Generally accepted treatment regimens of hypoxic-ischemic brain damage have not been established so far. Therefore, therapeutic measures are oriented to the pathophysiological mechanisms known at present, including ischemic calcium cascade, excitotoxicity, NO overformation, and disturbances of re-circulation (e.g., no reflow phenomenon). Bioelectric changes in the brain parenchyma evolving during hypoxia-ischemia become successively apparent as hyperpolarization, failure of synaptic transmission, massive depolarization of cells resembling the spreading depression of Le (a) over cap o, neuronal K+ loss and uptake of large amounts of Na+, Cl-, Ca++ accompanied by H2O, causing cell swelling. Up to now, the rapid progress of these pathological events has hardly permitted an efficacious treatment. If any therapy, the combination of NMDA receptor antagonists, glucocorticosteroids, GABAergic drugs and heparin could be helpful in preventing the delayed postischemic injury that often occurs after initial apparent recovery. The therapeutic role of lazaroids, NO donators, and endothelin antagonists still has to be defined.
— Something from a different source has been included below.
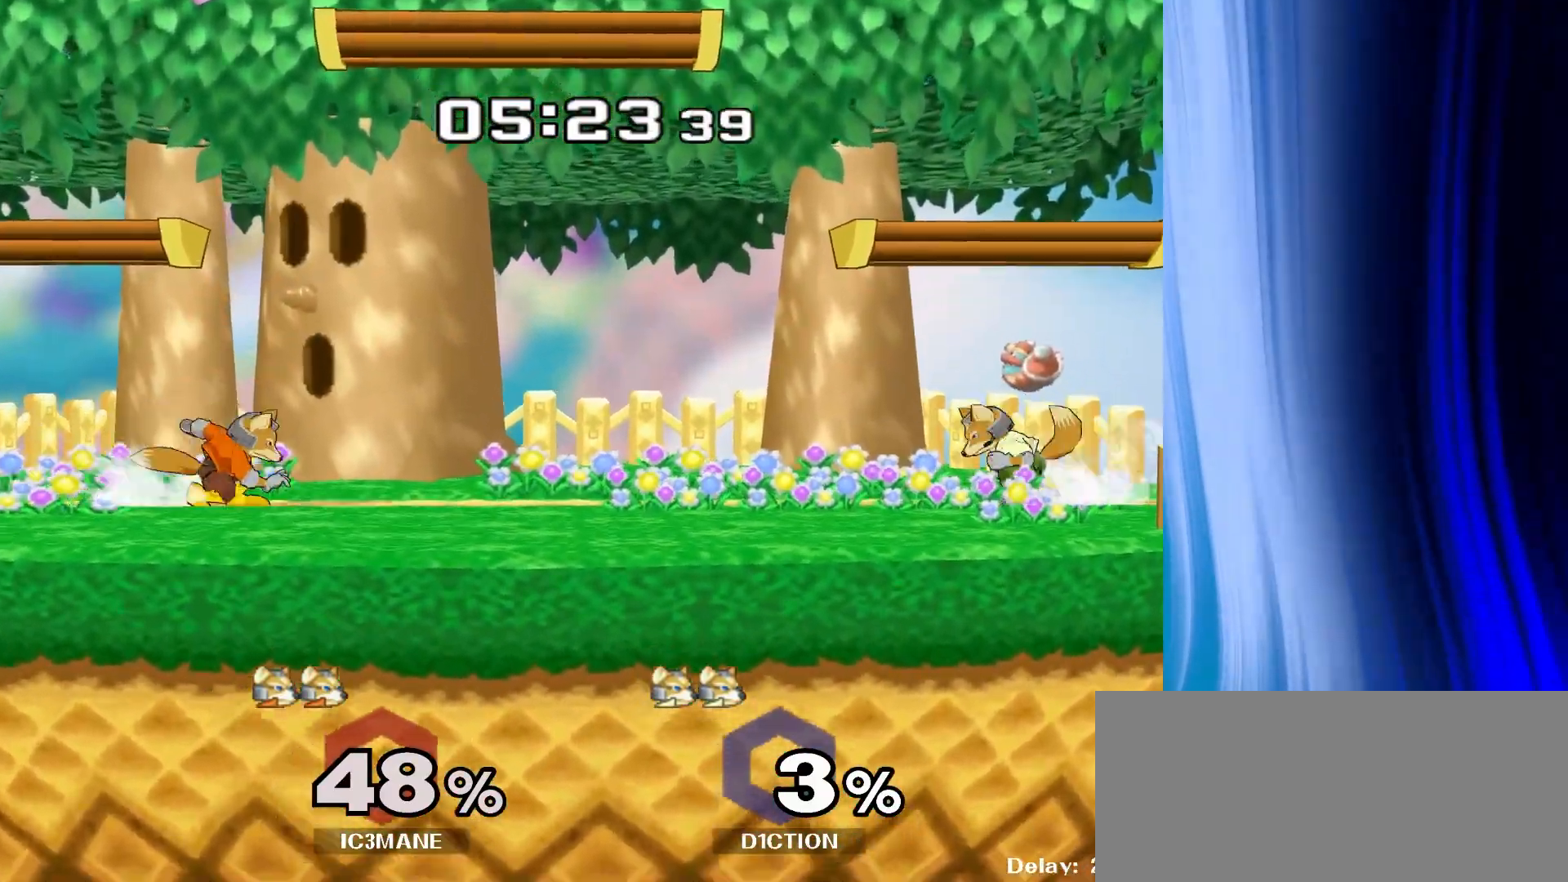
{"buttons": [], "left_stick": "center", "right_stick": "center", "events": [[17, "left_stick", "down-right"], [33, "R1", "down"], [67, "Y", "up"], [133, "R1", "up"], [133, "left_stick", "center"], [233, "left_stick", "right"], [283, "Y", "down"], [300, "Y", "up"], [367, "left_stick", "center"]]}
An early assessment of the brain damage subsequent to hypoxia-ischemia is possible by means of somatosensory evoked potentials (SSEP) and serum concentration of neuronspecific enolase (NSE), respectively. NSE values exceeding 120 ng/ml during the first 5 days after hypoxia-ischemia point to an unfavorable outcome. In contrast, NSE concentrations below 35 ng/ml mostly indicate a good recovery.